Following last night’s Berlinale screening of Sophie Hyde‘s Good Luck To You, Leo Grande, Emma Thompson, who plays Nancy, a 62 year-old woman (like Thompson) who hires a sex worker (Daryl McCormack) to get her ya-ya’s out, discussed performing a full-frontal nude scene.
“It was hard“, Thompson said during a Berlinale press conference. “This is homework for all of you. We’re only used to seeing bodies that have, you know, been trained…I knew that Nancy wouldn’t go to the gym. She would have a normal body of a 62-year-old woman who’s had two children.
“I can’t stand in front of a mirror like that. If I stand in front of a mirror, I’ll always pull something in [or do] something. I can’t just stand there. Why would I do that? It’s horrifying. But that’s the problem, isn’t it?

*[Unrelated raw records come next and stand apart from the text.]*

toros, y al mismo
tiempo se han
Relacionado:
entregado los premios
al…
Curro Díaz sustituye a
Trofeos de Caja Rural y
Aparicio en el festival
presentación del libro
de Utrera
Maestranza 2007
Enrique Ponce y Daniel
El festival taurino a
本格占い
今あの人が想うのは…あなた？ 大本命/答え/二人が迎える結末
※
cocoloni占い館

“Women have been brainwashed all our lives. That’s the fact of it. And everything that surrounds us reminds us how imperfect we are and how everything is wrong. Everything is wrong, and we need to look like this.”
“So you try. You try standing in front of the mirror and don’t move. Don’t move. Just accept it — just accept it, and don’t judge it. That’s the hardest thing I’ve ever had to do. I’ve done something I’ve never done as an actor.”

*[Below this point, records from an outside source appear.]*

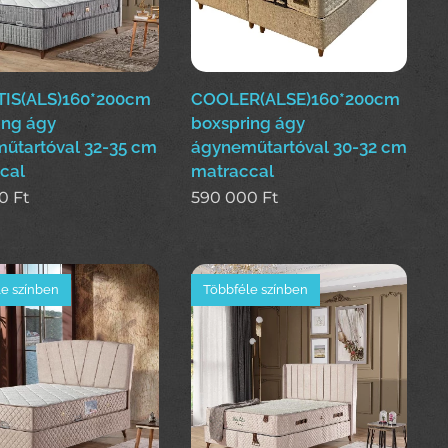
IS(ALS)160*200cm
COOLER(ALSE)160*200cm
ing ágy
boxspring ágy
űtartóval 32-35 cm
ágyneműtartóval 30-32 cm
cal
matraccal
0
Ft
590 000
Ft
e színben
Többféle színben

HE to Thompson #1: You’re contradicting yourself here. On one hand you’re saying that staring at your buck-naked 62 year-old bod is “horrifying,” but the reason is because of the “brainwashing” that we’ve all been subjected to by advertising, movies and TV shows. I don’t happen to believe that my own bod is horrifying or even distressing, but I can imagine being less than pleased with my physical self 10 or 20 years hence, especially if I stop going to the gym. Most of us understand that bodies which have gone to seed are dismaying all on their own — no “brainwashing” is needed to complete the lamentable fact.
HE to Thompson #2: Nobody who’s seen better naked days ever stands in front of a mirror and just stares…nobody. I didn’t do this even when I was in my absolute prime (i.e., late teens, 20s, 30s). I gave myself a quick glance or two but I never stared…not once. So why the hell would a 62 year-old do this, and why the hell would a director of a movie want an audience to contemplate an older, saggier bod? To what end? Who needs it? Answer: No one.
The trim and tanned Cary Grant was 62 when he made his final film, Walk, Don’t Run (’66). He was one of the best-looking, most-in-shape older males on the planet at that time, and there’s no way he would’ve shot a scene in which he stands in front of a mirror and studies his 62-year-old bod, even if he was wearing swim trunks or gym shorts. No way. Because (again) people never do this, and an audience would rather watch the 50ish Grant with his shirt off in North by Northwest or To Catch A Thief, because he looked better then.
My point, I suppose, is that Sophie Hyde…well, who knows what she was thinking? But if you ask me shooting an MCU of a full-frontal, present-tense Thompson was an act of sadism. To me anyway. Or exploitation. Or even cruelty.